Dr. Nathan P. Gibson, co-editor of Syriaca.org’s New Handbook of Syriac Literature, will present a paper titled “Toward a Cyberinfrastructure for Syriac Literature: Mapping a Text Corpus using TEI and RDF” at the Digital Classicist Berlin seminar on January 24, 2017.

Abstract

A few years ago, scholars of Greek and Latin literature called for a “cyberinfrastructure” that would facilitate a new generation of digital collections––an infrastructure that uses linked open data approaches to organize the myriad of web resources related to classical studies. Already such frameworks are being built on the basis of existing claves, digital transcriptions of texts, and other tools that comprise standards in the fields of Greek and Latin.

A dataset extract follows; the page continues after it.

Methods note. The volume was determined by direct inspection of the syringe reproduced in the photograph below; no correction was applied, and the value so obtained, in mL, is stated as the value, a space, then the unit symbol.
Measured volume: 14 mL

But what would it look like to build a cyberinfrastructure for a field that substantially lacks such standard tools? Scholars have pointed out the necessity of this kind of digital framework for literature written in Syriac, an Aramaic language used widely in the Middle East from late antiquity through the middle ages, and still used by minority communities from India to Lebanon and California. On the one hand, unlike the situation of Greek and Latin texts, there are no comprehensive finding aids and few digital transcriptions for the Syriac works represented in tens of thousands of manuscripts worldwide, despite several centuries of scholarly research and cataloguing. On the other hand, online Syriac resources are spontaneously proliferating as more and more repositories post their collections online and users contribute PDFs to crowd-sourced initiatives. The New Handbook of Syriac Literature, a born-digital reference tool being produced by the Syriaca.org project, attempts to address both of these infrastructural challenges. This seminar will confront the question of how TEI-XML can be used to model metadata about works in a way that supports a larger cyberinfrastructure (including RDF serialization).

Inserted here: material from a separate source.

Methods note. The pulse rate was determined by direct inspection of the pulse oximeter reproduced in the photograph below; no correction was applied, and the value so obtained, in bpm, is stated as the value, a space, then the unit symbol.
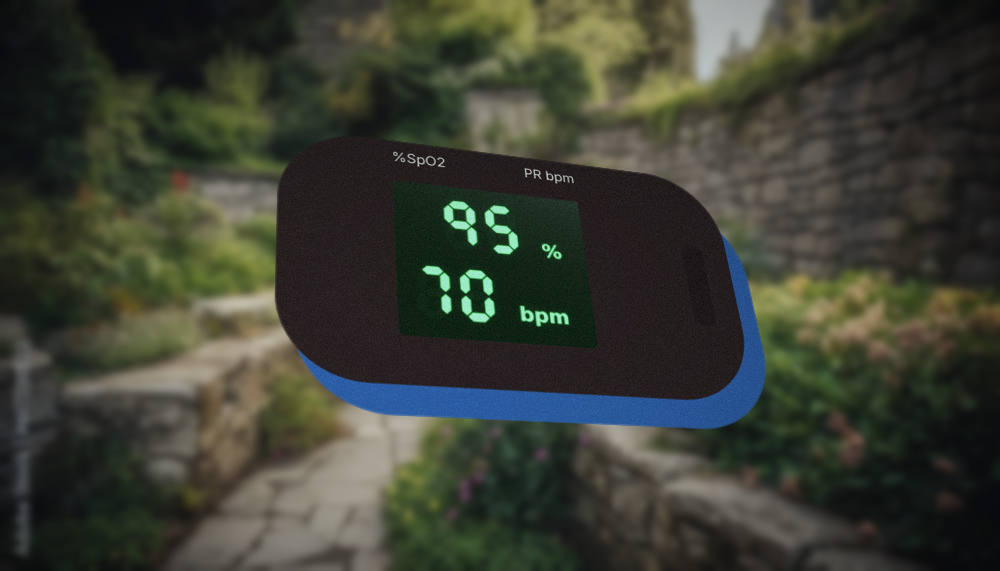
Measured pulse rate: 70 bpm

Further, the presentation will explore the opportunities such an endeavor has to reorient an entire field. How might such a cyberinfrastructure help reevaluate research priorities, which for centuries have been driven largely by the uneven extent to which certain texts are more discoverable and available than others? And how might it enable scholars to map the entire Syriac literary corpus by subject, time period, or genre––something that has never before been possible? The initial findings and examples presented here may point the way forward not only for Syriac studies, but also for the study of other literary corpora that so far lack standard reference tools and classification schemes.